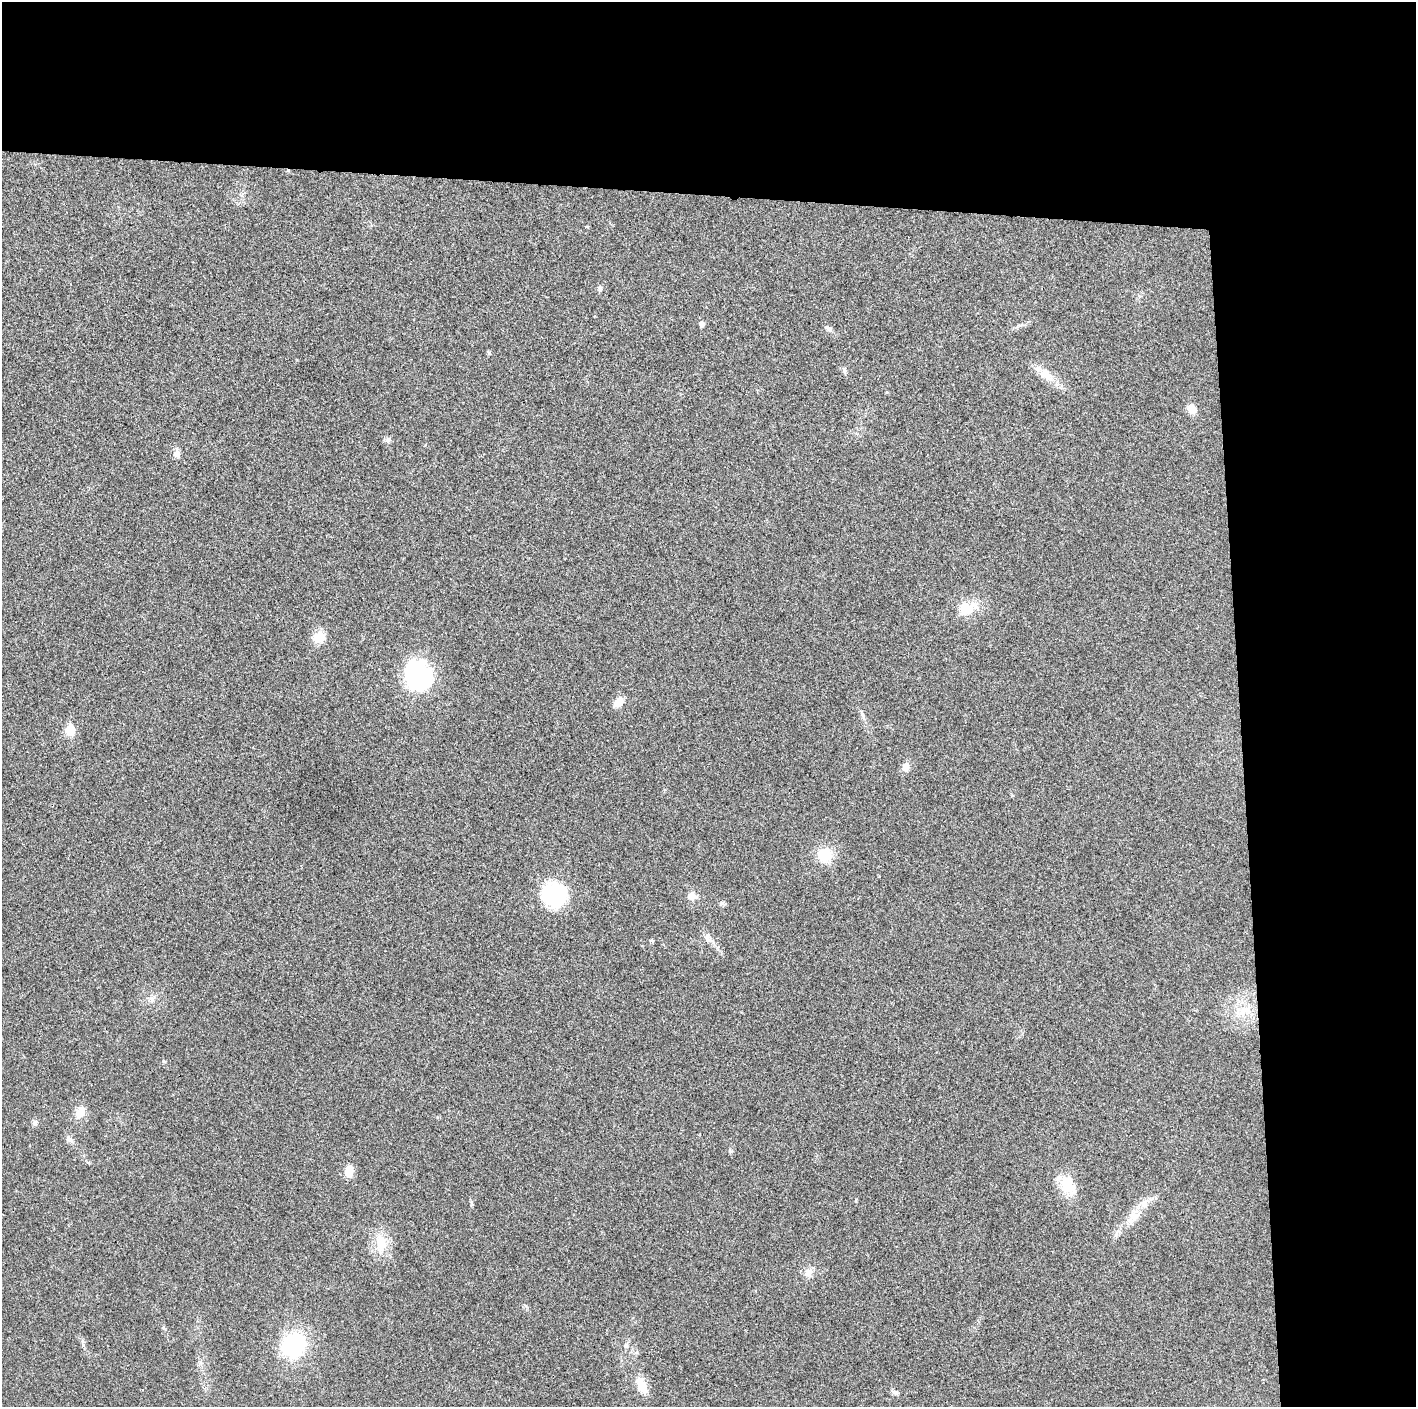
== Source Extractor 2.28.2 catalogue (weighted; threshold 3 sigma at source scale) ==
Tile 3 of 3 x 3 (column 3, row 1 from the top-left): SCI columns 2829-4242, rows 2830-4234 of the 4249 x 4237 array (HDU 1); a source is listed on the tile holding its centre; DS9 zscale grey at full resolution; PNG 1418 x 1409 px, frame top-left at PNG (2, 2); no overlay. Shown black and unused: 24% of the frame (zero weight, under 3 of 4 exposures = <1% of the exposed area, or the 3 px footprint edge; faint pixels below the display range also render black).
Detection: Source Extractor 2.28.2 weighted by HDU 2 'WHT'; one run over the whole footprint, this tile lists its part. Background 0.0197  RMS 0.0056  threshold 0.025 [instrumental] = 3 sigma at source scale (4.5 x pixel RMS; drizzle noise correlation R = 1.50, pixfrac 1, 0.05/0.05 arcsec/px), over >= 5 px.
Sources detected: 37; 1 inside a brighter listed object's ellipse — not listed separately; the other 36 listed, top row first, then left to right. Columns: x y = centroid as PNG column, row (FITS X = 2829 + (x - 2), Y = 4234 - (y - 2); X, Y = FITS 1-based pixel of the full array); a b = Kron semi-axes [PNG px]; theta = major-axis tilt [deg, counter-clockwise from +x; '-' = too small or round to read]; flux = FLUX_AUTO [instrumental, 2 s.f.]
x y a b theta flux
600 288 7 6 - 1.4
702 324 6 5 - 2.5
828 328 9 6 -33 1.6
488 352 6 4 -71 0.67
844 370 9 5 -80 1.4
1046 375 26 13 -43 8.8
1192 409 9 8 - 7
388 440 9 7 -8 1.6
177 453 11 8 -86 2.9
966 609 26 18 7 12
319 637 15 12 33 7.9
418 675 33 30 -61 54
618 702 11 7 46 6.7
862 715 10 4 -60 1.5
70 730 6 5 - 27
905 767 10 8 82 4.2
825 855 14 13 - 16
554 894 27 25 15 41
692 896 10 9 - 4.2
722 903 8 5 -28 1.2
707 936 8 6 70 1.8
652 940 5 4 - 0.75
151 999 9 6 -60 2
1245 1011 19 15 7 12
80 1112 12 10 61 7.5
35 1123 8 6 50 1.8
69 1139 12 6 -45 2.2
349 1171 13 9 77 6.8
1067 1185 28 19 -61 14
1133 1218 21 13 52 8.8
381 1243 23 14 -85 14
809 1272 12 9 33 4.1
294 1345 23 20 43 49
626 1345 7 6 - 1.3
642 1386 21 10 -65 9
895 1392 9 6 -2 1.6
+ + +
→ **Work required**:
Transcribe the text of each item above verbatim, line for line, omitting the pictures.

→ **Solution**:
== Source Extractor 2.28.2 catalogue (weighted; threshold 3 sigma at source scale) ==
Tile 3 of 3 x 3 (column 3, row 1 from the top-left): SCI columns 2829-4242, rows 2830-4234 of the 4249 x 4237 array (HDU 1); a source is listed on the tile holding its centre; DS9 zscale grey at full resolution; PNG 1418 x 1409 px, frame top-left at PNG (2, 2); no overlay. Shown black and unused: 24% of the frame (zero weight, under 3 of 4 exposures = <1% of the exposed area, or the 3 px footprint edge; faint pixels below the display range also render black).
Detection: Source Extractor 2.28.2 weighted by HDU 2 'WHT'; one run over the whole footprint, this tile lists its part. Background 0.0197  RMS 0.0056  threshold 0.025 [instrumental] = 3 sigma at source scale (4.5 x pixel RMS; drizzle noise correlation R = 1.50, pixfrac 1, 0.05/0.05 arcsec/px), over >= 5 px.
Sources detected: 37; 1 inside a brighter listed object's ellipse — not listed separately; the other 36 listed, top row first, then left to right. Columns: x y = centroid as PNG column, row (FITS X = 2829 + (x - 2), Y = 4234 - (y - 2); X, Y = FITS 1-based pixel of the full array); a b = Kron semi-axes [PNG px]; theta = major-axis tilt [deg, counter-clockwise from +x; '-' = too small or round to read]; flux = FLUX_AUTO [instrumental, 2 s.f.]
x y a b theta flux
600 288 7 6 - 1.4
702 324 6 5 - 2.5
828 328 9 6 -33 1.6
488 352 6 4 -71 0.67
844 370 9 5 -80 1.4
1046 375 26 13 -43 8.8
1192 409 9 8 - 7
388 440 9 7 -8 1.6
177 453 11 8 -86 2.9
966 609 26 18 7 12
319 637 15 12 33 7.9
418 675 33 30 -61 54
618 702 11 7 46 6.7
862 715 10 4 -60 1.5
70 730 6 5 - 27
905 767 10 8 82 4.2
825 855 14 13 - 16
554 894 27 25 15 41
692 896 10 9 - 4.2
722 903 8 5 -28 1.2
707 936 8 6 70 1.8
652 940 5 4 - 0.75
151 999 9 6 -60 2
1245 1011 19 15 7 12
80 1112 12 10 61 7.5
35 1123 8 6 50 1.8
69 1139 12 6 -45 2.2
349 1171 13 9 77 6.8
1067 1185 28 19 -61 14
1133 1218 21 13 52 8.8
381 1243 23 14 -85 14
809 1272 12 9 33 4.1
294 1345 23 20 43 49
626 1345 7 6 - 1.3
642 1386 21 10 -65 9
895 1392 9 6 -2 1.6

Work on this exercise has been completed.